A similar comment occured recently.  It seems to me that my original
response applies: in some cases, you are interested in the specific
representation of an array or function, and in some cases you want to
ignore this.

The whole discussion interests me.  No one (for example) states that
addition should be defined on real numbers only, and integers can be
added together as Int (Real a + Real b), even though this is
technically correct.  The entire purpose behind the class facility
(and the more general parametric class facility mentioned by Martin
Odersky) is to allow us to overload functions and names such that
specific representations can be attended to or not, depending upon our
purposes and applications at the time.

>This, indeed, is the attitude toward arrays taken by the Haskell
>committee.  At the beginning of the Report section on arrays, we
>say that although in the abstract arrays should be regarded as
>functions, there are pragmatic reasons for treating them as data.

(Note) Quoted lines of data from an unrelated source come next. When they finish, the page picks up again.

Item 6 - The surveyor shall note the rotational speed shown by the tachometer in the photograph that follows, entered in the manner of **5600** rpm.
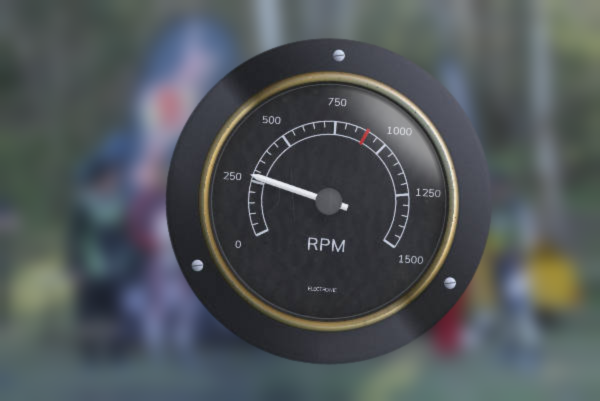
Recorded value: **275** rpm
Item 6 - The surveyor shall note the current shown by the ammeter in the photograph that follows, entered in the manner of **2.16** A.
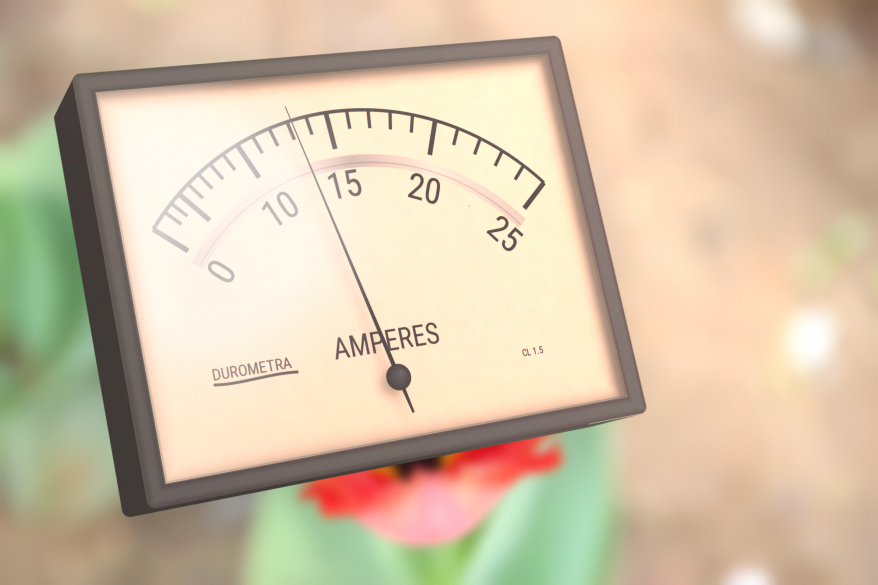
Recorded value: **13** A
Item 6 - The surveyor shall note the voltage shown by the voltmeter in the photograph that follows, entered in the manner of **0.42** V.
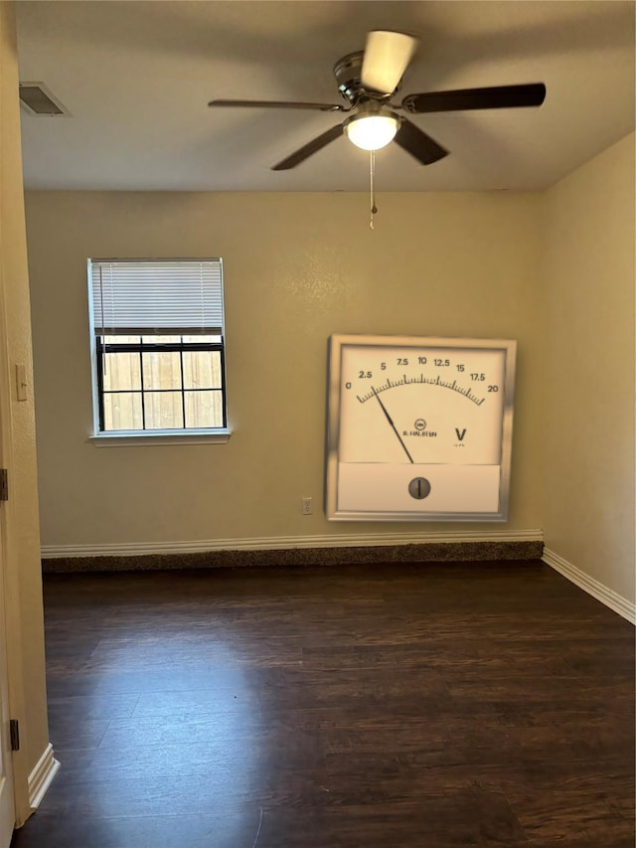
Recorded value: **2.5** V
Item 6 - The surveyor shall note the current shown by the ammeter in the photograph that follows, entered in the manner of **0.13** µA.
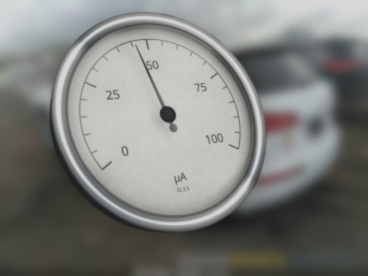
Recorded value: **45** µA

I continue to be interested in these.

>The opinion prevailing at the time we decided to distinguish array
>indexing syntactically from function application was that it would be
>difficult in general for a compiler to generate efficient code for an
>array access without the distinction.

Here I get very confused.  This seems not to be a problem for other
kinds of overloading.  The Wadler and Blott paper imply that this can
be taken care of by passing a dictionary of the appropriate functions
to a parametric function constrained by a context.  If all calls are
apropriately constrained, then beta reduction can make the array call
look just as it does not; if not (i.e., if functions or arrays are
passed), then the inefficiency is a product of the general nature of
the function definition.  How is this different from any other
application of type classes?

I thank Ken Sailor for his message without replying to it
specifically, as I think I understand and agree with his points.